# Writing Exercises and Memes



## Murphy Z (Aug 12, 2009)

This thread is link various writing exercises on FA or elsewhere. You can also put writing meme questions and answers here too.

poetigress hosts a "Thursday Prompt," and it comes out on Thursdays ; basically she thinks of a word or phrase and you write something about it)

FAQ: http://www.furaffinity.net/view/723637/

it's restarting on 08/13/09

GraveyardGreg hosts a "Tarbh challenge" and he thinks of a word or phrase, and you write something about it, but it has to be *exactly* 100 words.

Go to his journals to see some :
http://www.furaffinity.net/journals/graveyardgreg/
(if you watch him, you get them automatically)

Here is some non FA links that poetigress has given me 'cause she's super:

Dragon Writing Prompts: http://dragonwritingprompts.blogsome.com/ 

Ink Provoking: http://www.inkprovoking.com/

The Story Starter: http://www.thestorystarter.com/

WritingFix (choose the "Writing Prompts" menu in the left column): http://www.writingfix.com/

Mike Barker's Writers' Exercises:  
http://web.mit.edu/mbarker/www/exer.....exercises.html

I can update this as things change.


----------



## panzergulo (Aug 13, 2009)

Looks great. I'm recommending Poetigress' Thursday Prompt to everybody reading this. Great way to meet other writers and improve your work.  I'm adding a link to this thread to the collection of collections.

Edit: And it was done.


----------



## Shotgunjim (Aug 14, 2009)

I did my first Thursday Prompt just yesterday. I think I'll be doing some more, too!


----------



## Graveyard Greg (Aug 21, 2009)

Shotgunjim said:


> I did my first Thursday Prompt just yesterday. I think I'll be doing some more, too!

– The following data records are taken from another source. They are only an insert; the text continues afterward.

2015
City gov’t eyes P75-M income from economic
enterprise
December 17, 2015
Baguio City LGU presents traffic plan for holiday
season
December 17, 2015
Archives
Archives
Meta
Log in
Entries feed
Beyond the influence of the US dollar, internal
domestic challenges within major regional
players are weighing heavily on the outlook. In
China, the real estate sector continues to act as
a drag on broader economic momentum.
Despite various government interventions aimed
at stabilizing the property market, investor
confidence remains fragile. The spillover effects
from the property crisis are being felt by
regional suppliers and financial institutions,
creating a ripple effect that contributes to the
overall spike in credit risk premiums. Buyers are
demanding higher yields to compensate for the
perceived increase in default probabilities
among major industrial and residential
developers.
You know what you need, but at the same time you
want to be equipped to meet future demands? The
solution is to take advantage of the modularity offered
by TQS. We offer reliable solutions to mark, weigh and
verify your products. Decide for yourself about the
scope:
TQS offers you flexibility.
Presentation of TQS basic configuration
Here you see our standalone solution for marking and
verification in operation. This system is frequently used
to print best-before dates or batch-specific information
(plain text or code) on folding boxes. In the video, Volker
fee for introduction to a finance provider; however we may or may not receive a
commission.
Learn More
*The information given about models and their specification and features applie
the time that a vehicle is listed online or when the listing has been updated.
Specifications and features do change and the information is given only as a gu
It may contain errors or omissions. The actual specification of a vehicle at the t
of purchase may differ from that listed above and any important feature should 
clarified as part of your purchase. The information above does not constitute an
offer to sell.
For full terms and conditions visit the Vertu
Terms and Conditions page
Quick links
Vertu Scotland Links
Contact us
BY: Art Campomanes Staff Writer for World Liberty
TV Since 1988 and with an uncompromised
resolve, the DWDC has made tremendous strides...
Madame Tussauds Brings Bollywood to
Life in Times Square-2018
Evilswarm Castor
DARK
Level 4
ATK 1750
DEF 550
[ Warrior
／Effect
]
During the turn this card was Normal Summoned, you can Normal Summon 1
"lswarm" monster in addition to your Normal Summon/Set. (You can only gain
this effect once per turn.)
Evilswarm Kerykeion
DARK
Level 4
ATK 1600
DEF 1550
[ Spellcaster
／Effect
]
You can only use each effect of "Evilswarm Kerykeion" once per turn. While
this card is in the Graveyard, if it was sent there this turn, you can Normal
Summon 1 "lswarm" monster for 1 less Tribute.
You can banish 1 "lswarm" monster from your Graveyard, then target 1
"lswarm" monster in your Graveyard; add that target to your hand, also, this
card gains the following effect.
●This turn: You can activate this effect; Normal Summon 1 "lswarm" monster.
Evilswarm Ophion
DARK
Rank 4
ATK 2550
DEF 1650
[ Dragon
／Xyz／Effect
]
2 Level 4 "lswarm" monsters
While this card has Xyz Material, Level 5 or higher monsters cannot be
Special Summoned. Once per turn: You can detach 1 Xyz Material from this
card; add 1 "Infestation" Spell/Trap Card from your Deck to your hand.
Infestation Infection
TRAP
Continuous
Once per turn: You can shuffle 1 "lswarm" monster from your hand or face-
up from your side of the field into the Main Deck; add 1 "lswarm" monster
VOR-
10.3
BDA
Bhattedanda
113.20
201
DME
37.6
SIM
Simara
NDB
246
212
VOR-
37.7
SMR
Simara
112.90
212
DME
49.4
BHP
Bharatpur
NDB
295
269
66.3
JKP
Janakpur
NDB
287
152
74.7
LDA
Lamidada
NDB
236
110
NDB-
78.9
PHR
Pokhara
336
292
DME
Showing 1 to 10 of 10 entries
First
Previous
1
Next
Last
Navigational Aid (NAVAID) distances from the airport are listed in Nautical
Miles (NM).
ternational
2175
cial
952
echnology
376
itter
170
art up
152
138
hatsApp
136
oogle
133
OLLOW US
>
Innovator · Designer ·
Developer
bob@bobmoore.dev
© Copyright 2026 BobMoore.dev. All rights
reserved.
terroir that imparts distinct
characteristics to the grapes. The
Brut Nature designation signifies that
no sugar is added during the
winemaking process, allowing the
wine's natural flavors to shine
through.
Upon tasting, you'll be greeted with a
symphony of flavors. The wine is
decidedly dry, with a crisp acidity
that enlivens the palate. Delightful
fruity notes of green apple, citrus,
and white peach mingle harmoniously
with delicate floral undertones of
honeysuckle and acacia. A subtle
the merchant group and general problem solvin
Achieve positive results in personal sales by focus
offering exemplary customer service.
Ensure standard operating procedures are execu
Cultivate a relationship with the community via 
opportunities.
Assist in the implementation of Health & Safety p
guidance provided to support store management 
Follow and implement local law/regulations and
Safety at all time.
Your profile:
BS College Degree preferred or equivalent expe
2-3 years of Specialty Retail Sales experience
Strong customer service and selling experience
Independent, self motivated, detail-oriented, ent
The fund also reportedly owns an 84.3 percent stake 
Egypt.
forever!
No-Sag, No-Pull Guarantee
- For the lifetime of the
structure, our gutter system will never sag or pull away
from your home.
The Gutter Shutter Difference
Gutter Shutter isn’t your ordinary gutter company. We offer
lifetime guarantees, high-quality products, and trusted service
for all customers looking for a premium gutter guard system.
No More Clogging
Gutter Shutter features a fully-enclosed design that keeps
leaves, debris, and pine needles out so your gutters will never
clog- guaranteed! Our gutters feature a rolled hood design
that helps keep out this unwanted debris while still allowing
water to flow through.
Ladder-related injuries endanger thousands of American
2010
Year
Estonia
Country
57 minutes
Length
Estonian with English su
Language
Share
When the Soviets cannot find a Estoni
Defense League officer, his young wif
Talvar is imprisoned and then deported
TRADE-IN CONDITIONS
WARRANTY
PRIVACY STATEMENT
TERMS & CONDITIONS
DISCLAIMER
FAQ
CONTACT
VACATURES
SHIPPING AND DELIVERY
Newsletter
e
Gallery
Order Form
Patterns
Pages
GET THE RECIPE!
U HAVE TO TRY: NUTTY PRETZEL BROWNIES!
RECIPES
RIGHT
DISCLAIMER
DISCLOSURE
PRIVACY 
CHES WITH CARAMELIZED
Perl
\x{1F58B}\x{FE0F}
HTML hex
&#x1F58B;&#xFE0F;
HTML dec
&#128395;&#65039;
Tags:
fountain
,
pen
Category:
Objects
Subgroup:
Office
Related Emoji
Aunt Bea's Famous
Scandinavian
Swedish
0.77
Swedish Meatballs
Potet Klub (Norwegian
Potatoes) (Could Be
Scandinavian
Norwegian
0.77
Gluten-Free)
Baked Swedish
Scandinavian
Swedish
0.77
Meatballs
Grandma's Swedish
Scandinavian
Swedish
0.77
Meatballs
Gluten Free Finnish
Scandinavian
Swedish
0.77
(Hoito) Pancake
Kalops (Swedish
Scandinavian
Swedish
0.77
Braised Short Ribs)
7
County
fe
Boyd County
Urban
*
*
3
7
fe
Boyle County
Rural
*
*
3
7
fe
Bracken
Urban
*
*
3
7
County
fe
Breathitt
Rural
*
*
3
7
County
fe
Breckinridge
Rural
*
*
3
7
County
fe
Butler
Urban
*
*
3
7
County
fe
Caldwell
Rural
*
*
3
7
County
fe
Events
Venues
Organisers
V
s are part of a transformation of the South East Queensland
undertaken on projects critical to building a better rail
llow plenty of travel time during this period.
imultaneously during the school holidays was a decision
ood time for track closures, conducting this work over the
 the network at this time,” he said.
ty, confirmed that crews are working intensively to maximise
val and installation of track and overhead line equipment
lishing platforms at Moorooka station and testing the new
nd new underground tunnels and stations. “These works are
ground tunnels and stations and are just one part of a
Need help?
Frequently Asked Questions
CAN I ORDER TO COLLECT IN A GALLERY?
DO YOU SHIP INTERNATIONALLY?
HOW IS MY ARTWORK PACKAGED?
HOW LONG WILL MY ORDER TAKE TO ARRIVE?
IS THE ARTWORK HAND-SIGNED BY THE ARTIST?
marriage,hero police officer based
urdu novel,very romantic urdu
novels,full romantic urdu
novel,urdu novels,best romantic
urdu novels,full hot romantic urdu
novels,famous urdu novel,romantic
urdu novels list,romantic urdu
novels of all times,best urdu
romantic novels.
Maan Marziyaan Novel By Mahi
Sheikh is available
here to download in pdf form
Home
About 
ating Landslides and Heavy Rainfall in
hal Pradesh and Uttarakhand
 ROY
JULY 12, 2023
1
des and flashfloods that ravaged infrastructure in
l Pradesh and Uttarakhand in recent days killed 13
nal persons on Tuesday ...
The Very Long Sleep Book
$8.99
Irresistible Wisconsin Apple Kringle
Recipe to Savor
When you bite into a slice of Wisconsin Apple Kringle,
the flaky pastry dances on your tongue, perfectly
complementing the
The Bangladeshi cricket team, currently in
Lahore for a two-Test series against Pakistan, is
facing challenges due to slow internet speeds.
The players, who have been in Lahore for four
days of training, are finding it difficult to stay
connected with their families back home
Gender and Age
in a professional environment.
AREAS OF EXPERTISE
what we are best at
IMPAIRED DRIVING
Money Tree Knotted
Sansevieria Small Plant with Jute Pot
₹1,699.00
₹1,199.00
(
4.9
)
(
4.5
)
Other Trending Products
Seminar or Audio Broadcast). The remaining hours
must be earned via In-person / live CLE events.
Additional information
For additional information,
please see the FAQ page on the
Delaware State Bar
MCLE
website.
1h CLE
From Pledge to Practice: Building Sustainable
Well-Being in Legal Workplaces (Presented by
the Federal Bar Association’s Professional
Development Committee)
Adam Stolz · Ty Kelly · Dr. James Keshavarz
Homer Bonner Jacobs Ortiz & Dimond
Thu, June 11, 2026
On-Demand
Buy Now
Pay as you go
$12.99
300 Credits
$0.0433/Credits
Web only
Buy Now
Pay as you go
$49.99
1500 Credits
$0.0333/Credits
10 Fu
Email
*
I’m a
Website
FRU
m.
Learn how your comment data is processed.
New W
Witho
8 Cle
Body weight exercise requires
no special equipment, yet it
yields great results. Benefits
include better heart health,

And those who enjoy reading quality stories on FA rejoice!


----------



## Gushousekai195 (Jun 22, 2021)

2021:

Dragon Writing Prompts is dead.
Ink Provoking is dead. It redirects to... something Chinese?
WritingFix is just a shadow of its former self at the moment.


----------



## Domingos (Jun 22, 2021)

Oh,, I was hoping to get something to write but it's all dead?


----------



## Gushousekai195 (Jun 22, 2021)

Domingos said:


> Oh,, I was hoping to get something to write but it's all dead?


The Story Starter is still up.
And Mike Barker’s Writing Exercises are still up, too.


----------